### Skeletal landmark data
● ● ● ●

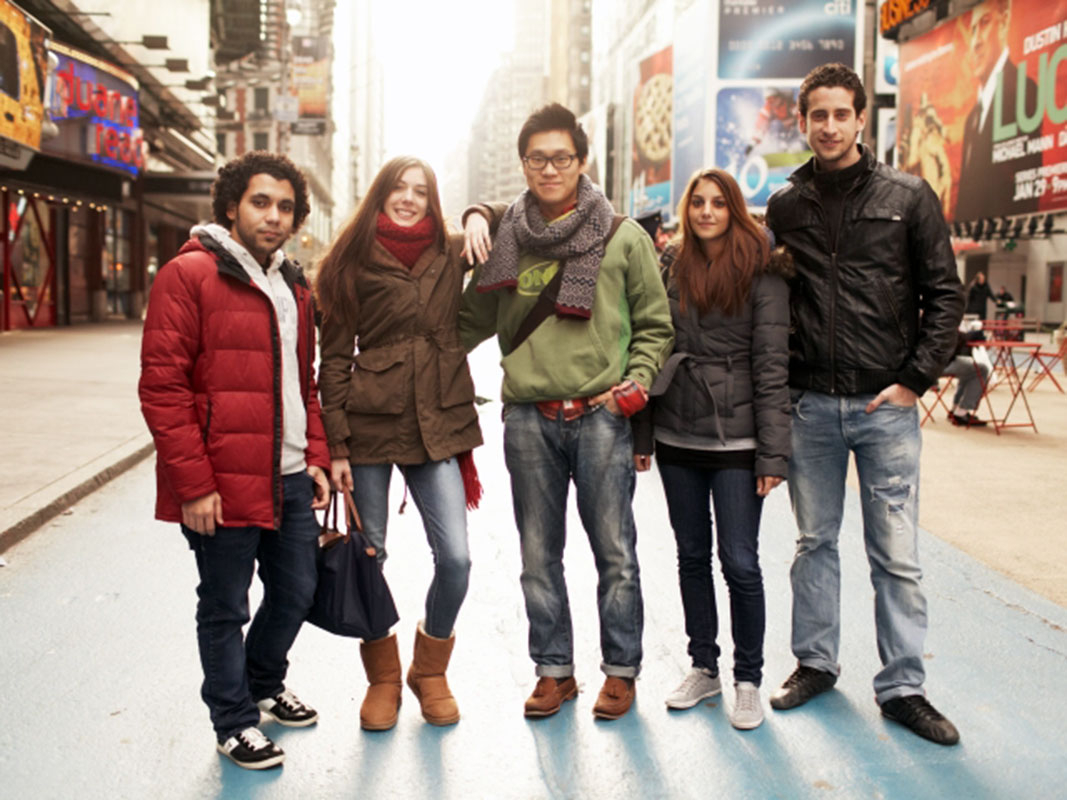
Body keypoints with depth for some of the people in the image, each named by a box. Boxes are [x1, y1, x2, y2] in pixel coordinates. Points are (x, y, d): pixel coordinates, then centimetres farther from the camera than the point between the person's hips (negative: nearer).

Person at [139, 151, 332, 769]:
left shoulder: (295, 289, 14)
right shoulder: (188, 276, -9)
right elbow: (162, 388, -14)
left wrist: (316, 457, 11)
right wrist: (193, 484, -17)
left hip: (290, 480, 7)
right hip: (222, 486, -7)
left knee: (297, 591, 18)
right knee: (226, 607, 7)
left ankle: (264, 684, 43)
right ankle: (235, 720, 27)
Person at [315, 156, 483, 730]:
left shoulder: (452, 254, 9)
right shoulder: (354, 262, 3)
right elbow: (335, 357, 2)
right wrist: (336, 443, -5)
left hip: (436, 426, 1)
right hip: (370, 424, -1)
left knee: (455, 558, -6)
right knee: (368, 557, 5)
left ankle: (430, 672, 20)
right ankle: (382, 679, 27)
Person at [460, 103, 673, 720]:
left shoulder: (623, 237, 2)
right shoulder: (505, 237, 8)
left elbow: (655, 325, 7)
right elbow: (472, 321, 18)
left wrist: (636, 382, -5)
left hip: (601, 417, -2)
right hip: (529, 419, 3)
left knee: (616, 552, 5)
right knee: (540, 555, 10)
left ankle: (621, 670, 22)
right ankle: (555, 670, 25)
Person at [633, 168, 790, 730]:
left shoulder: (761, 273, -5)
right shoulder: (670, 267, 7)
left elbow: (772, 364, -8)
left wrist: (773, 452, -12)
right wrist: (642, 436, 5)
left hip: (735, 440, -4)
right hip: (677, 438, 4)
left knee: (739, 562, -1)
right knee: (692, 557, 13)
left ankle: (748, 680, 17)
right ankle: (703, 667, 28)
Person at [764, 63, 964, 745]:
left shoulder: (908, 196, 1)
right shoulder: (785, 206, 7)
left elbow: (945, 296, 1)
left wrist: (916, 379, -7)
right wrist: (783, 383, 3)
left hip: (886, 406, -2)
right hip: (811, 405, 2)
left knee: (897, 555, 3)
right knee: (815, 541, 13)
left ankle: (903, 687, 15)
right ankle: (815, 662, 28)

● ● ● ●

### Exercise details
Rewrite every line of the records above as a single numbered list, omitting any blank lines. Leave the pictures out of the answer.

### Response to this exercise
1. Body keypoints with depth for some of the people in the image, each named by a box. Boxes are [x1, y1, x2, y2] in pixel coordinates. Points are (x, y, d): pixel coordinates, then centimetres farther from the camera than the point between the person's hips (negative: nearer).
2. Person at [139, 151, 332, 769]:
3. left shoulder: (295, 289, 14)
4. right shoulder: (188, 276, -9)
5. right elbow: (162, 388, -14)
6. left wrist: (316, 457, 11)
7. right wrist: (193, 484, -17)
8. left hip: (290, 480, 7)
9. right hip: (222, 486, -7)
10. left knee: (297, 591, 18)
11. right knee: (226, 607, 7)
12. left ankle: (264, 684, 43)
13. right ankle: (235, 720, 27)
14. Person at [315, 156, 483, 730]:
15. left shoulder: (452, 254, 9)
16. right shoulder: (354, 262, 3)
17. right elbow: (335, 357, 2)
18. right wrist: (336, 443, -5)
19. left hip: (436, 426, 1)
20. right hip: (370, 424, -1)
21. left knee: (455, 558, -6)
22. right knee: (368, 557, 5)
23. left ankle: (430, 672, 20)
24. right ankle: (382, 679, 27)
25. Person at [460, 103, 673, 720]:
26. left shoulder: (623, 237, 2)
27. right shoulder: (505, 237, 8)
28. left elbow: (655, 325, 7)
29. right elbow: (472, 321, 18)
30. left wrist: (636, 382, -5)
31. left hip: (601, 417, -2)
32. right hip: (529, 419, 3)
33. left knee: (616, 552, 5)
34. right knee: (540, 555, 10)
35. left ankle: (621, 670, 22)
36. right ankle: (555, 670, 25)
37. Person at [633, 168, 790, 730]:
38. left shoulder: (761, 273, -5)
39. right shoulder: (670, 267, 7)
40. left elbow: (772, 364, -8)
41. left wrist: (773, 452, -12)
42. right wrist: (642, 436, 5)
43. left hip: (735, 440, -4)
44. right hip: (677, 438, 4)
45. left knee: (739, 562, -1)
46. right knee: (692, 557, 13)
47. left ankle: (748, 680, 17)
48. right ankle: (703, 667, 28)
49. Person at [764, 63, 964, 745]:
50. left shoulder: (908, 196, 1)
51. right shoulder: (785, 206, 7)
52. left elbow: (945, 296, 1)
53. left wrist: (916, 379, -7)
54. right wrist: (783, 383, 3)
55. left hip: (886, 406, -2)
56. right hip: (811, 405, 2)
57. left knee: (897, 555, 3)
58. right knee: (815, 541, 13)
59. left ankle: (903, 687, 15)
60. right ankle: (815, 662, 28)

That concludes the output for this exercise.